The reconceptualizing of The Harder They Come won’t stop when the show opens in March. A just released edition of the original album includes the live-in-the-studio version of “The Harder They Come” as seen in the movie, and another soundtrack with remixes is in the works. Henzell owns the rights to the film too, but is mum on the details of the in-development remake, only calling it a “re-imagining, just the way the musical is not a straight remake.”
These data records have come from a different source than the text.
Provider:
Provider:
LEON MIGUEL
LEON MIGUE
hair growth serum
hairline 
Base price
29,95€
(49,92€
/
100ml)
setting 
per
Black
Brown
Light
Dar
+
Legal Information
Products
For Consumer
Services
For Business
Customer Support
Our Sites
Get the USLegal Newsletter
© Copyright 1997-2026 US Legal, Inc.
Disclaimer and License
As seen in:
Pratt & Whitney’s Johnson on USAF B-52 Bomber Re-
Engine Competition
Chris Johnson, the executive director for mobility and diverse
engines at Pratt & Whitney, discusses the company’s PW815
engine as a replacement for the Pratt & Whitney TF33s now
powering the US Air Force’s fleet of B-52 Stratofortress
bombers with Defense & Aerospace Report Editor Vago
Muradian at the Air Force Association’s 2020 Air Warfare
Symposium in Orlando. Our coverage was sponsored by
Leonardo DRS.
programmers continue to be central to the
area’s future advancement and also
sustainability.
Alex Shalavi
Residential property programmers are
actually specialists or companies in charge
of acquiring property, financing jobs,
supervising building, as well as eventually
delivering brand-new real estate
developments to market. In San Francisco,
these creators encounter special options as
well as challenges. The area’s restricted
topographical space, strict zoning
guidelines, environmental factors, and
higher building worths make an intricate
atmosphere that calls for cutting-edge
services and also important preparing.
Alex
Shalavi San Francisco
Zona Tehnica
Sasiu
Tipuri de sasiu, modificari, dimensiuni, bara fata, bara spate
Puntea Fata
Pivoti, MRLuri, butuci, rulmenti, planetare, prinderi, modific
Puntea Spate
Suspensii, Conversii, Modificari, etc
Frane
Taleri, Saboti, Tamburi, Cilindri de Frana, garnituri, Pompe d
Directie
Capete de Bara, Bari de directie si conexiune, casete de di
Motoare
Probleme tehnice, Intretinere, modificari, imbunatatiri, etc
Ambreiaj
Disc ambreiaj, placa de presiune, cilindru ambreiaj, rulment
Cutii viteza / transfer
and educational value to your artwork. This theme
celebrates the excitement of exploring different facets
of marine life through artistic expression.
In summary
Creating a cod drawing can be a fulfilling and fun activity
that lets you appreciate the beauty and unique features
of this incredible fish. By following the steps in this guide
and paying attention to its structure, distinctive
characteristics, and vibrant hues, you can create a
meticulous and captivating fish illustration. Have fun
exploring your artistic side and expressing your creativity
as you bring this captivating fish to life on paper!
On the surface, Ivan’s story — which ends with him being shot to death by police as he tries to escape his country by boat — would seem a downer for any musical. But both Henzell and Parks find the overall tale uplifting. “The story of having a dream and going after that dream despite all odds is a universal one,” says Henzell. “Even though Ivan does bad things, you have sympathy for the motivation behind it. You’re rooting for him to get his due… To a certain degree he achieves his ambitions — everyone knows about him — but he went about it in a way that was not right. There were consequences. So it’s also a cautionary tale.”
Parks, who calls the project “a joyous celebration of a hero’s struggle,” refuses to see the tale as a bleak one. “A lot of people in more affluent countries think the only joyous story is when the person wins at the end — that cliché of the American happy ending,” she says. “I see it as a story of tenacity and resilience, of a young man coming to the big city and wanting to be a recording star or make a record. And he got to make a record! He does win in the end because the hero never dies. Take Jesus, for example. He had a different life, but we’re still talking about him. That dude won. And Ivan won.”